Raph Koster introduces himself as an alien from another planet: a game designer. He's the author of The Theory of Fun. He starts by introducing structure in music and art with some cool audience participation.
There are different dimensions to fun:
Hard fun is about solving problems. The problems tend to be mathematical Therefore the grammar of hard games ignore presentation.
He applies the theory of fun to Amazon.com and concludes that it's not structural, not fun. There a lots of sequential steps and don't provide any "fun" or feedback.
The magic ingredients:
- Territory - where you meet the challenge matters. Doing the same thing in different places should make a difference. The topology should affect the available options.
- Preparation - when you buy it, what pages and interactions you saw should matter. Everything you did before should matter. The last interaction you had should matter (think of your opponents last move). Never start an interaction with no context. You must prepare for the encounter.

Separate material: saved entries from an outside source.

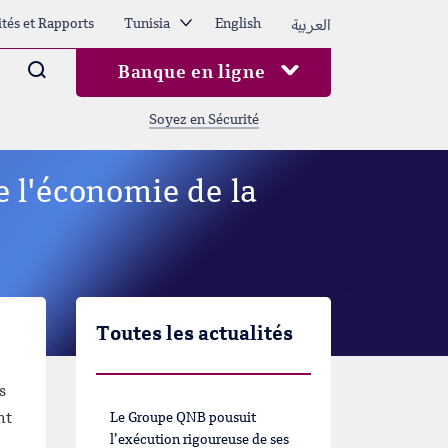
العربية
ités et Rapports
Tunisia
English
Arama
Banque en ligne
Soyez en Sécurité
e l'économie de la
Toutes les actualités
s
nt
Le Groupe QNB pousuit
l’exécution rigoureuse de ses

- How - should involve skill on your part (eBay is more fun than Amazon). The core verb should be repeatable. Tricks and tips should matter. You should feel like you're growing more competent. Competition is an important element and people need to be able to see it.
- What - buying different things should feel different. The same verb must be applicable in many different challenges. A given verb is a hammer. You should present them with lots of nails.

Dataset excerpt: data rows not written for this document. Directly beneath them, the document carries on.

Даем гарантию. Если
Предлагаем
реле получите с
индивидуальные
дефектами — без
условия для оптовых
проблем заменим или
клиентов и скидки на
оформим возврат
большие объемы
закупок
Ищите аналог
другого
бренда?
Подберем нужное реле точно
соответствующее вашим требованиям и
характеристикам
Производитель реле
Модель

- With - what tools you use should matter. Give users an array of tools to solve the problem. The system should give the user different rewards of different feedback based on how the challenge was met.
- For? - you need feedback. A game that has only one possible outcome is boring. A lot of services drive you toward a given outcome and then they stop. Usually, the best feedback is a grater challenge. Sometimes it's a pleasant surprise. Either way it has to be highly visible.
- Few? - don't always get what you want. Low risk activity for high reward is bad for fun. You need to drive users to challenges at the edge of their ability.
- Phooey - fun comes from learning. Failure is important to learning. Making a wrong choice has to be a set back. Fun won't exist if there's no consequence.
All of this can be quantified. You can give people ratings for how hard it is to accomplish a particular task. What is the challenge rating for buying a particular book at Amazon?